# hi everyone



## paracondroid (Aug 17, 2019)

hi everyone, i'm a 25 years old male from north italy, i started snowboarding at the end of the 2016 season but i really got into it more seriously last season during witch i spent about 25 days on the snow. i always had a rental snowboard and this year i will buy my first board and i'm facing some problems that i'll explain in an other post under the right section. with that said i'm very happy to have found this forum! have a good day!!


----------



## buller_scott (Jun 10, 2018)

Welcome! Lots of wisdom and experience on here - great value. 

What're the problems you speak of?


----------



## freshy (Nov 18, 2009)

Yeah welcome. Definitely no shortage of people who want to talk about anything related to snowboarding around here. Post away bud.


----------



## paracondroid (Aug 17, 2019)

so the problem that i'm talking about is the choice of a new board. i had the 2013 k2 happy hour for the past season, and words can't explain how much i liked it.. unfortunately i broke it towards the end of the season and i didn't have the chance to try out any other boards except for the k2 afterblack about which the people that rented it to me told me that it's meant to be the successor of the happy hour. the problem is that it didn't feel like it at all. it was a completely different board too stiff and not playfull at all.. so not having much knowledge about snowboards in general i started to study a little bit and also asked for some help from people who would know better than me.

first i asked angry snowboarder on youtube and based on the flat camber he suggested the following boards:
capita asymulator
gnu finest

than i called a very popular shop here in italy and based on the feeling of the snowboard and their experience testing boards, they suggested the following:
salomon villain (the best choice according to them)

- RECORDED DATA:
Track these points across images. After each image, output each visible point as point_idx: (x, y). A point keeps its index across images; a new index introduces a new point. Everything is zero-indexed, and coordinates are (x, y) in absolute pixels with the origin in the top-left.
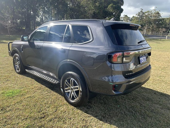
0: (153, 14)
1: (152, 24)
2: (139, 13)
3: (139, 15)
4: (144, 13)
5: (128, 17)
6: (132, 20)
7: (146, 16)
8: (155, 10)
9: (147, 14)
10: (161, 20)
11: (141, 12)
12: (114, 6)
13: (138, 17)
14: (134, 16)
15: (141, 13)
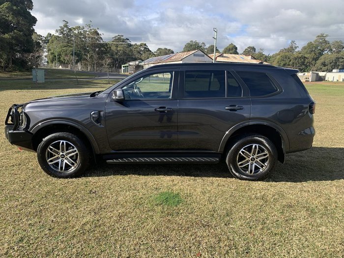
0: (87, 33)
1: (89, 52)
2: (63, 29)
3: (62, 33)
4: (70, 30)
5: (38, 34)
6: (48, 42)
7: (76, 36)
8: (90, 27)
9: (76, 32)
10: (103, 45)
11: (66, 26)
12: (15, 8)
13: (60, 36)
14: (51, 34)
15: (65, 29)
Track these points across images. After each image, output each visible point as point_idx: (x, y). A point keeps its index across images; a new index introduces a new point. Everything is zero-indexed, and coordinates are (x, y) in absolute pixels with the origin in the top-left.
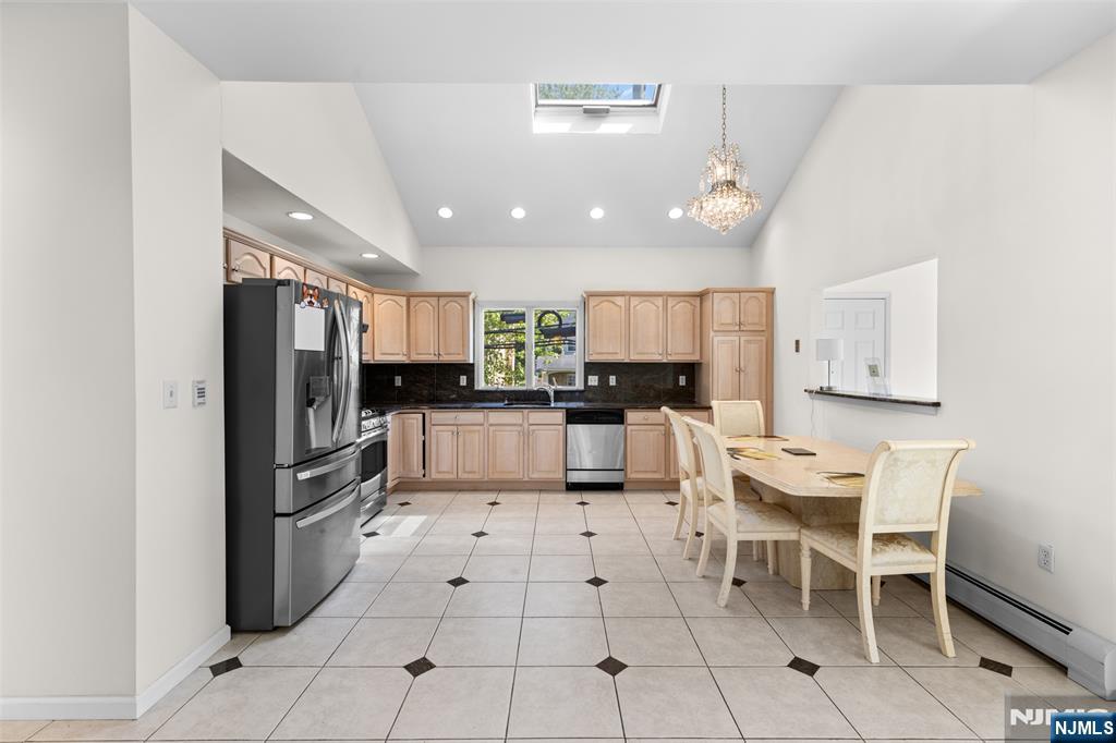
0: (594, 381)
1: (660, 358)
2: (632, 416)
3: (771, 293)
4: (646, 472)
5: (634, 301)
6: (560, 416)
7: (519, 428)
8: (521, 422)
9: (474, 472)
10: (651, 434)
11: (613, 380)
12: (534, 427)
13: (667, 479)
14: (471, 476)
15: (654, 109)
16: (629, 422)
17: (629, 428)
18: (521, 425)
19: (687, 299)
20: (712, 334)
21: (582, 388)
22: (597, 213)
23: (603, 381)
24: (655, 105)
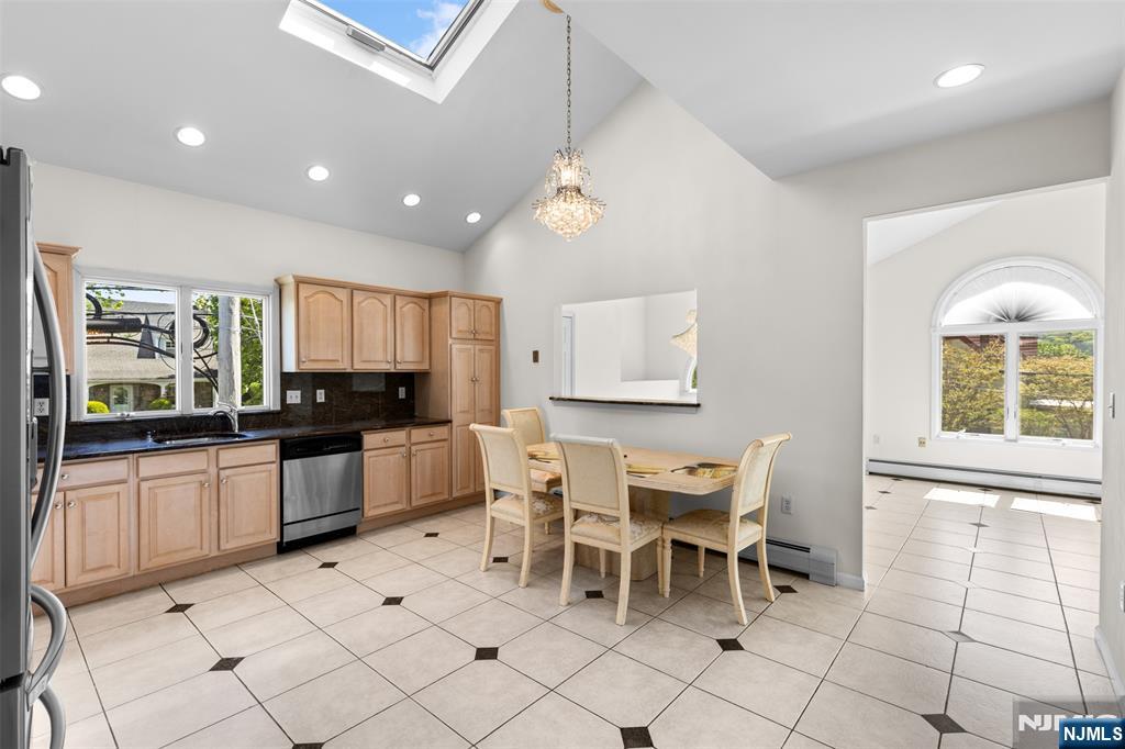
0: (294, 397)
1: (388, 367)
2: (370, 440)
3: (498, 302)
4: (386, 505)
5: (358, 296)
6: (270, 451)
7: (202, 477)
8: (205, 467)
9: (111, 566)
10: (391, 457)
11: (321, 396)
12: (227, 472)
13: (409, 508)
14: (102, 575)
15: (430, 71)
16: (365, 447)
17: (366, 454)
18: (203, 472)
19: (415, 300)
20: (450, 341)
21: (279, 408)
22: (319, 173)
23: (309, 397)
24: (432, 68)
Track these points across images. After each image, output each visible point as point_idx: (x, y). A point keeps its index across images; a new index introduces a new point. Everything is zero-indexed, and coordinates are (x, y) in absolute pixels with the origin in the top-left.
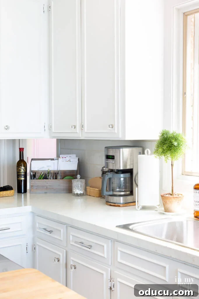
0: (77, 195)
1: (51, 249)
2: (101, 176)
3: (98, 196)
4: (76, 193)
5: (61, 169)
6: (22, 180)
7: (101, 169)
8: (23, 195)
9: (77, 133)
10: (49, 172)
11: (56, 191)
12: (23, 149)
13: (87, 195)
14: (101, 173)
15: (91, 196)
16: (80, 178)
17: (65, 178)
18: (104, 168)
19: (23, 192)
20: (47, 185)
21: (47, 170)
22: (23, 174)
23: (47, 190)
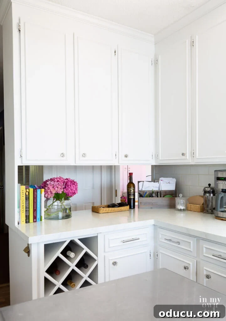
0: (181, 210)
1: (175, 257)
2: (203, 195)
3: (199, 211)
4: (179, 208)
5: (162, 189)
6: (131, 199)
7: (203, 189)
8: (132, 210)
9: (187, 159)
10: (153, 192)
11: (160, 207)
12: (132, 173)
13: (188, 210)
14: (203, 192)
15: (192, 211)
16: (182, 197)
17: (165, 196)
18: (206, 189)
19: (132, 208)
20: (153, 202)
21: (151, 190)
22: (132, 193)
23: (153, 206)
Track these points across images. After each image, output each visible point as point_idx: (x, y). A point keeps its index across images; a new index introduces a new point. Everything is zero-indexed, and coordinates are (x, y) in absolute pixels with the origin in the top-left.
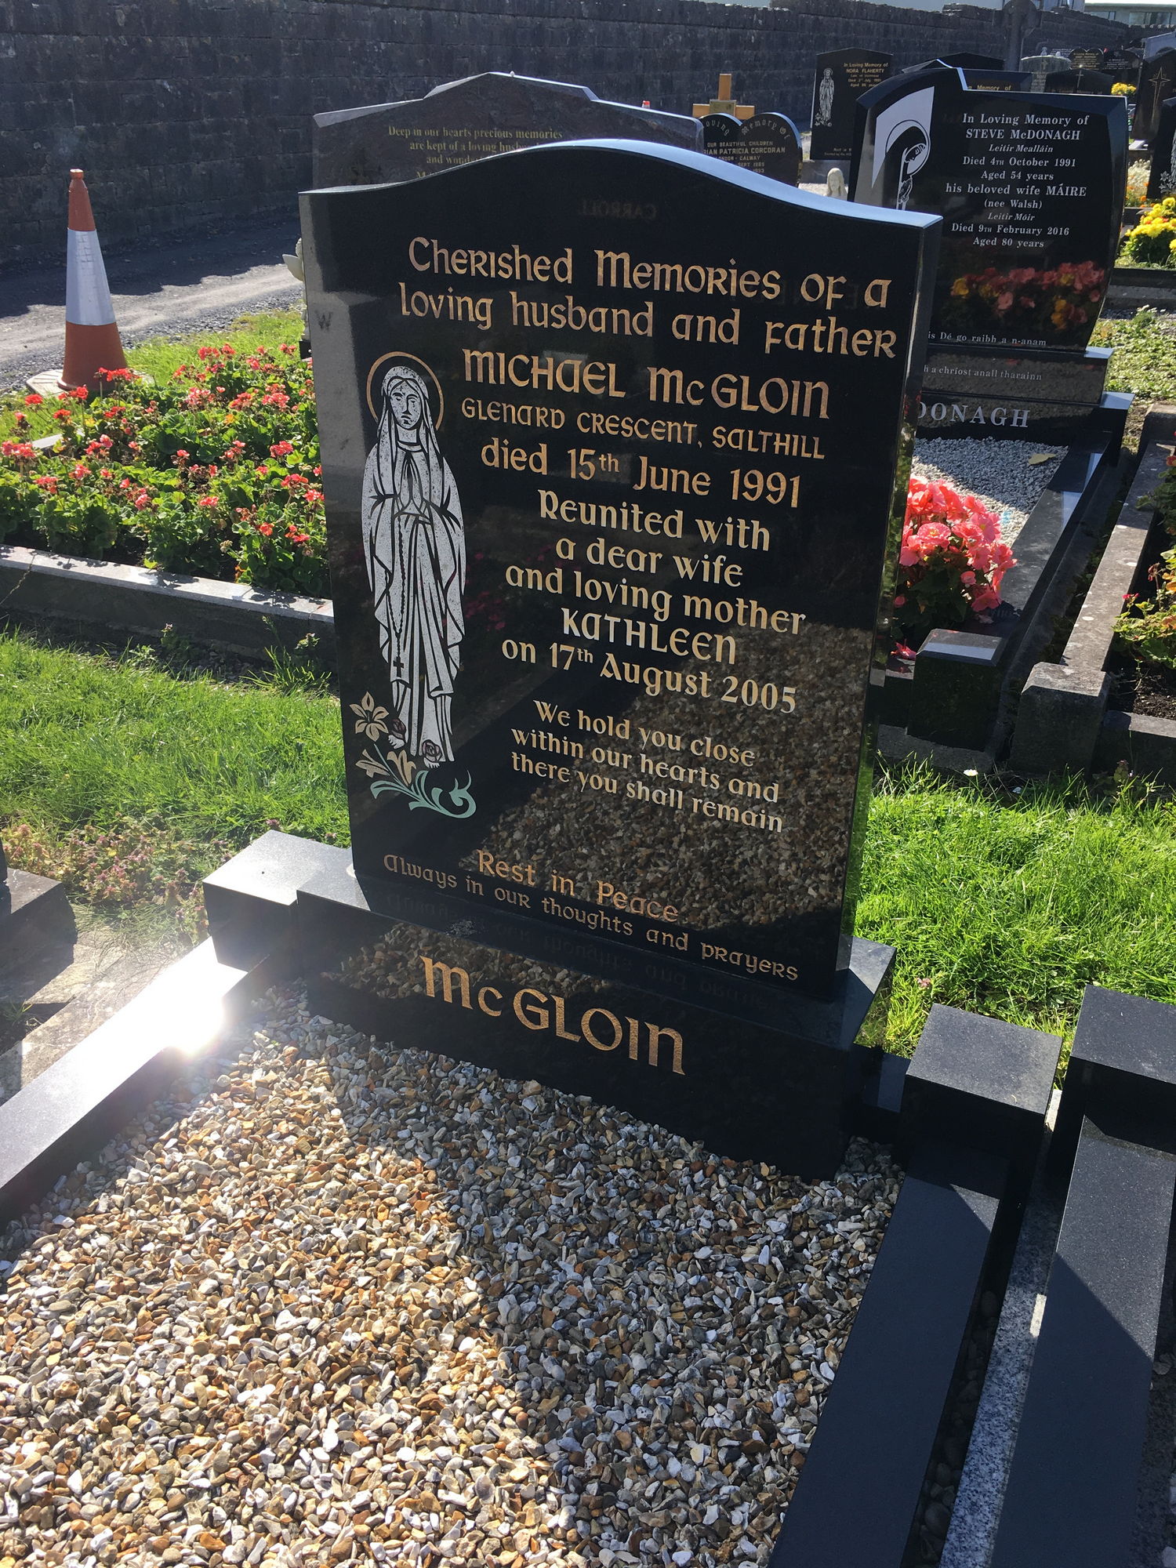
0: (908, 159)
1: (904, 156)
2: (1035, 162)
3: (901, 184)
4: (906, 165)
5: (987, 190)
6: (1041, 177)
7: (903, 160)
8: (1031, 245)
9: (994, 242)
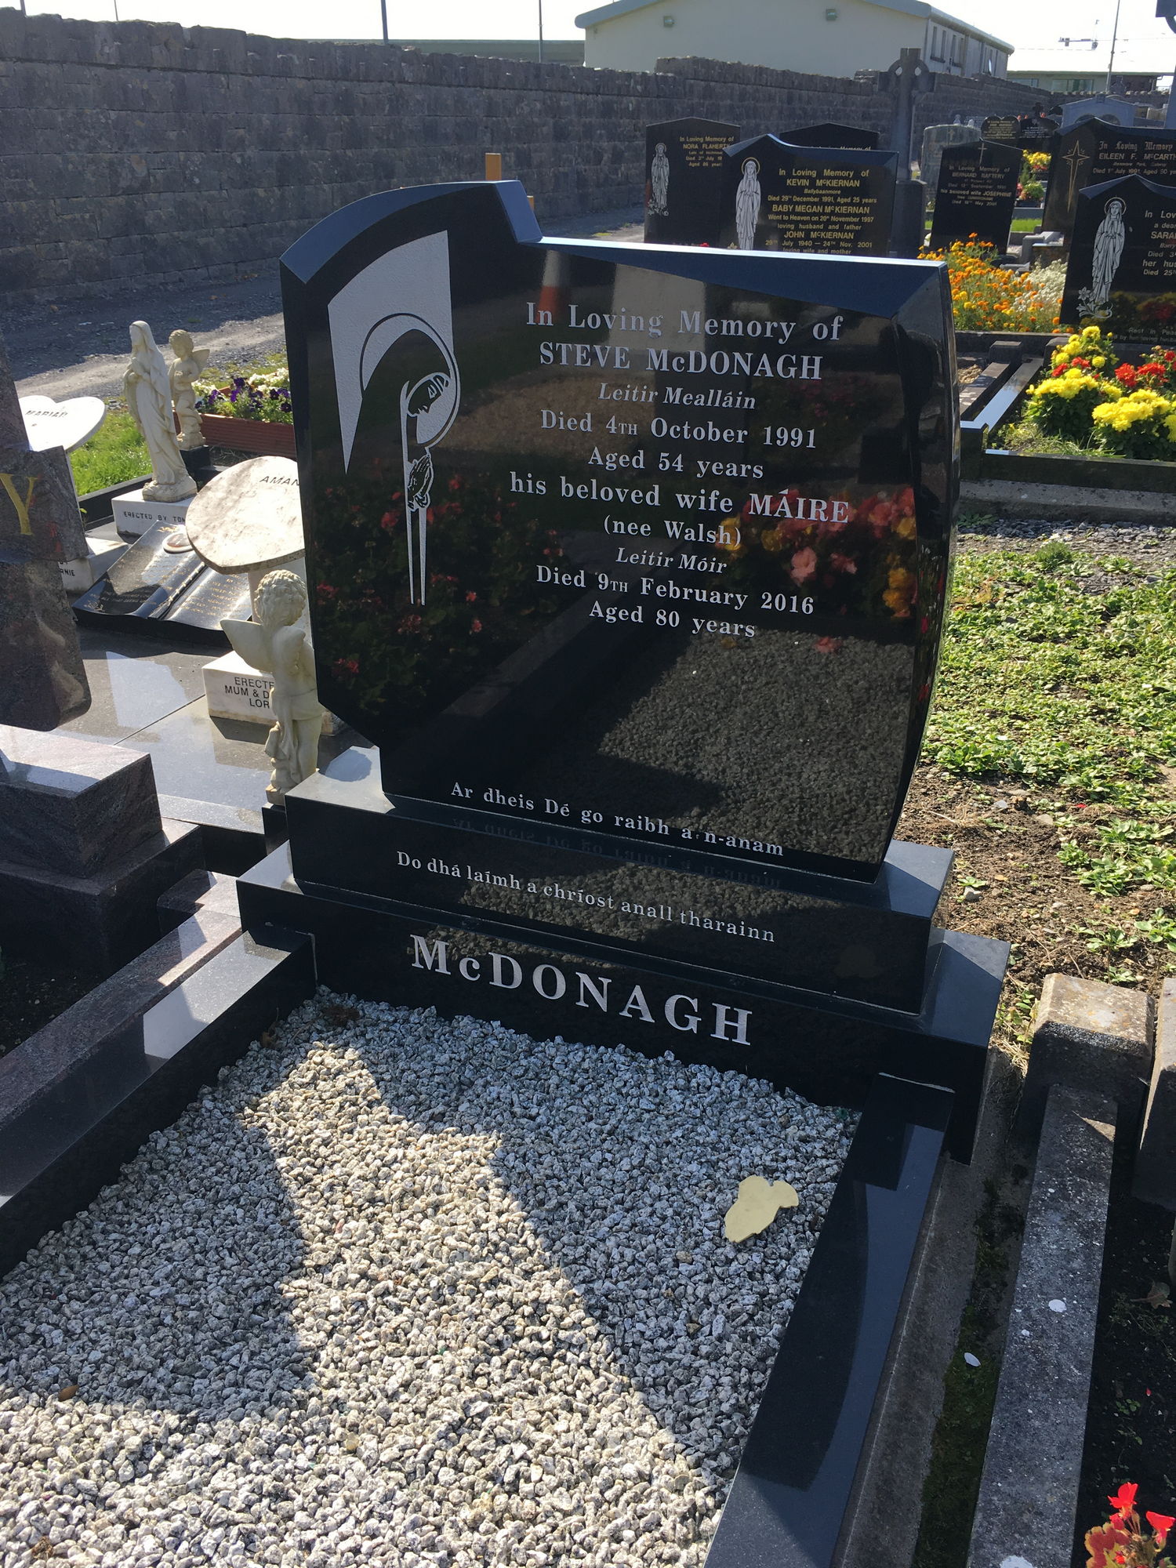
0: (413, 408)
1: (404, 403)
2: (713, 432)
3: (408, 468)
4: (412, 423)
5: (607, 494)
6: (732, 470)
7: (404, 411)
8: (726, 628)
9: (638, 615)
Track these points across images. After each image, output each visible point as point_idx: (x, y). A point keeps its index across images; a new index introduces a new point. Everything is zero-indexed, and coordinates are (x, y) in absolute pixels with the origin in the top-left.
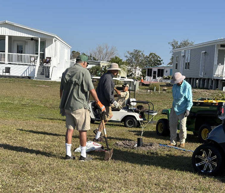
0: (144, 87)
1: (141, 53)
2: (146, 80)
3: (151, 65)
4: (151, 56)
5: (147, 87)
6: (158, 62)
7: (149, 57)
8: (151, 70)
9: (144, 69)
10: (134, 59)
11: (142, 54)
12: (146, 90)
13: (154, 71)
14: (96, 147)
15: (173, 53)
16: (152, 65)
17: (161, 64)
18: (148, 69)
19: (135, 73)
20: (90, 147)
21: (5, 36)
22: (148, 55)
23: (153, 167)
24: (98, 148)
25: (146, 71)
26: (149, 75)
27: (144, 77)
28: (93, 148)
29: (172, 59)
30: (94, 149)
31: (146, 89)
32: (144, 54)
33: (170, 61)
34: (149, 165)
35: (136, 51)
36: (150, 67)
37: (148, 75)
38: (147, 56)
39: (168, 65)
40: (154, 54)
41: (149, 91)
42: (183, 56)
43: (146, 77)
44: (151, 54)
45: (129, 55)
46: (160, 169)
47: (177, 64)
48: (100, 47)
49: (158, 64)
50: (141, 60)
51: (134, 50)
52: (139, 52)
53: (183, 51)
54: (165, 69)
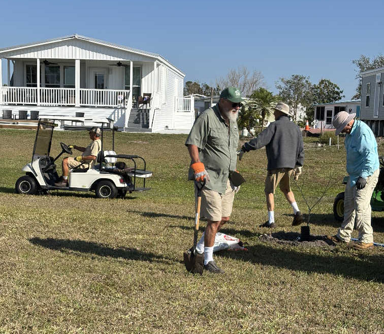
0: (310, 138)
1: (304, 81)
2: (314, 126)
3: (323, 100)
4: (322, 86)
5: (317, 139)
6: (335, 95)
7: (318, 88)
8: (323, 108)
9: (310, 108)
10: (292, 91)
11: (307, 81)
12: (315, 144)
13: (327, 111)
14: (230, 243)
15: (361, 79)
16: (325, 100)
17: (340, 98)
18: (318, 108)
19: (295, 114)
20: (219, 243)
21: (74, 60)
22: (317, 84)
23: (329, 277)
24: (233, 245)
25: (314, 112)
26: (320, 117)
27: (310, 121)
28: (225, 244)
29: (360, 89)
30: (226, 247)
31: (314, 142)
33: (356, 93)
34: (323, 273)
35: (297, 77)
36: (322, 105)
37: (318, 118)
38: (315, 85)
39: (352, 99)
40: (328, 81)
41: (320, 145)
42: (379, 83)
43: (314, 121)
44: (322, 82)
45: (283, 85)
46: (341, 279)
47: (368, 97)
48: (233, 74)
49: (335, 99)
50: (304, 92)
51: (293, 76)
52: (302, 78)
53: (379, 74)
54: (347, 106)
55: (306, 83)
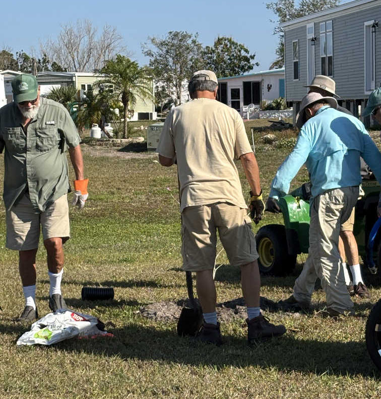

- WHAT TO DO: Quote the snowboard forum thread in full, word for word. The listing has no connection to the snowboard forum thread.

- EXPECTED OUTPUT:
# hi everyone



## paracondroid (Aug 17, 2019)

hi everyone, i'm a 25 years old male from north italy, i started snowboarding at the end of the 2016 season but i really got into it more seriously last season during witch i spent about 25 days on the snow. i always had a rental snowboard and this year i will buy my first board and i'm facing some problems that i'll explain in an other post under the right section. with that said i'm very happy to have found this forum! have a good day!!


----------



## buller_scott (Jun 10, 2018)

Welcome! Lots of wisdom and experience on here - great value. 

What're the problems you speak of?


----------



## freshy (Nov 18, 2009)

Yeah welcome. Definitely no shortage of people who want to talk about anything related to snowboarding around here. Post away bud.


----------



## paracondroid (Aug 17, 2019)

so the problem that i'm talking about is the choice of a new board. i had the 2013 k2 happy hour for the past season, and words can't explain how much i liked it.. unfortunately i broke it towards the end of the season and i didn't have the chance to try out any other boards except for the k2 afterblack about which the people that rented it to me told me that it's meant to be the successor of the happy hour. the problem is that it didn't feel like it at all. it was a completely different board too stiff and not playfull at all.. so not having much knowledge about snowboards in general i started to study a little bit and also asked for some help from people who would know better than me.

first i asked angry snowboarder on youtube and based on the flat camber he suggested the following boards:
capita asymulator
gnu finest

than i called a very popular shop here in italy and based on the feeling of the snowboard and their experience testing boards, they suggested the following:
salomon villain (the best choice according to them)